══ Collected data
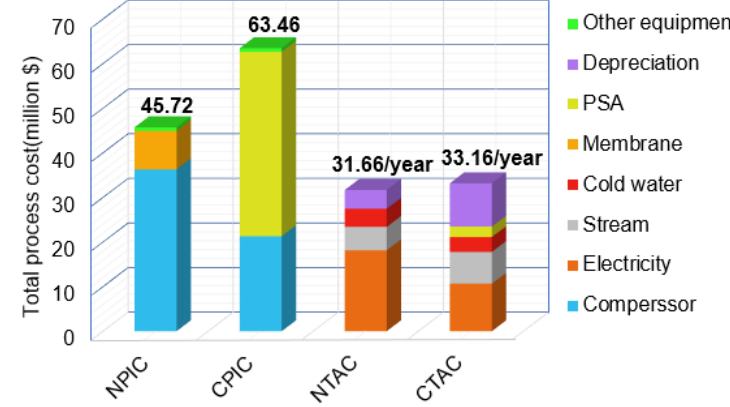
Figure 10. Economic comparison between the traditional process and the novel one. CTAC: Conventional process total annual cost; CPIC: conventional process investment cost; NTAC: novel process total annual cost; NPIC: novel process investment cost. The bright yellow in CTAC represents the annual operation cost of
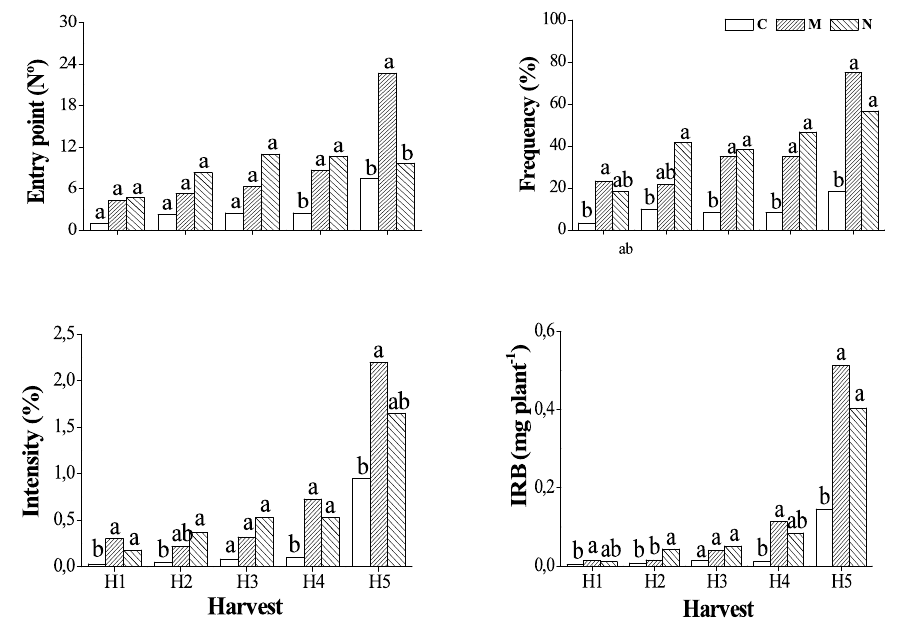
Fig. 3: Mycorrhizal colonization parameters: entry points, frequency of infection, infection intensity, and infected root biomass (IRB) in T. aestivum var. “Kumpa-INIA” with application of Myconate (M), Natural Green (N), and a control (C) without addition NP at 14 (H1), 17 (H2), 20 (H3), 24 (H4), and 29 (H5) days after treatment. Data of each harvest not sharing a letter in common differ significantly according to the Duncan test (P≤0.05). Tab. 2: Plant growth parameters of T. aestivum var. “Kumpa-INIA” with application of Myconate (M), Natural Green (N), and a control without addition of NP (C) at 14 (H1), 17 (H2), 20 (H3), 24 (H4), and 29 (H5) days after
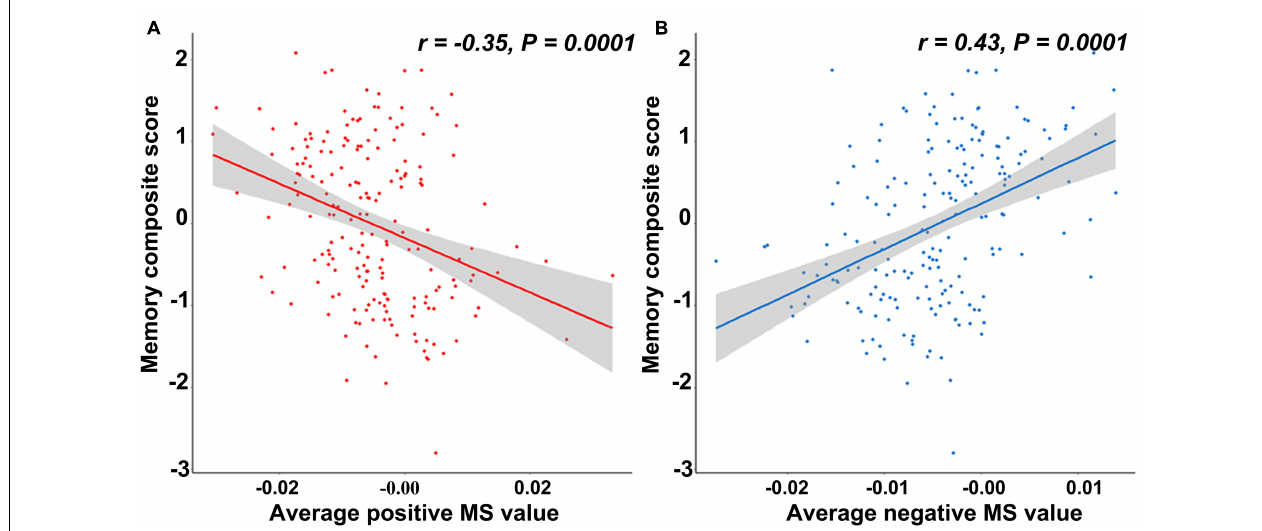
FIGURE 2 | The relationship between the memory composite score and regional morphometric similarity. (A) The average morphometric similarity in regions with significantly increased morphometric similarity in AD is significantly negatively correlated with the memory composite score. (B) The average morphometric similarity in regions with significantly decreased morphometric similarity in AD is significantly positively correlated with the memory composite score.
════
§ **Problem to work on**
Restate every line of the data above word for word, with the images removed.

§ **Problem solution**
Figure 10. Economic comparison between the traditional process and the novel one. CTAC: Conventional process total annual cost; CPIC: conventional process investment cost; NTAC: novel process total annual cost; NPIC: novel process investment cost. The bright yellow in CTAC represents the annual operation cost of
Fig. 3: Mycorrhizal colonization parameters: entry points, frequency of infection, infection intensity, and infected root biomass (IRB) in T. aestivum var. “Kumpa-INIA” with application of Myconate (M), Natural Green (N), and a control (C) without addition NP at 14 (H1), 17 (H2), 20 (H3), 24 (H4), and 29 (H5) days after treatment. Data of each harvest not sharing a letter in common differ significantly according to the Duncan test (P≤0.05). Tab. 2: Plant growth parameters of T. aestivum var. “Kumpa-INIA” with application of Myconate (M), Natural Green (N), and a control without addition of NP (C) at 14 (H1), 17 (H2), 20 (H3), 24 (H4), and 29 (H5) days after
FIGURE 2 | The relationship between the memory composite score and regional morphometric similarity. (A) The average morphometric similarity in regions with significantly increased morphometric similarity in AD is significantly negatively correlated with the memory composite score. (B) The average morphometric similarity in regions with significantly decreased morphometric similarity in AD is significantly positively correlated with the memory composite score.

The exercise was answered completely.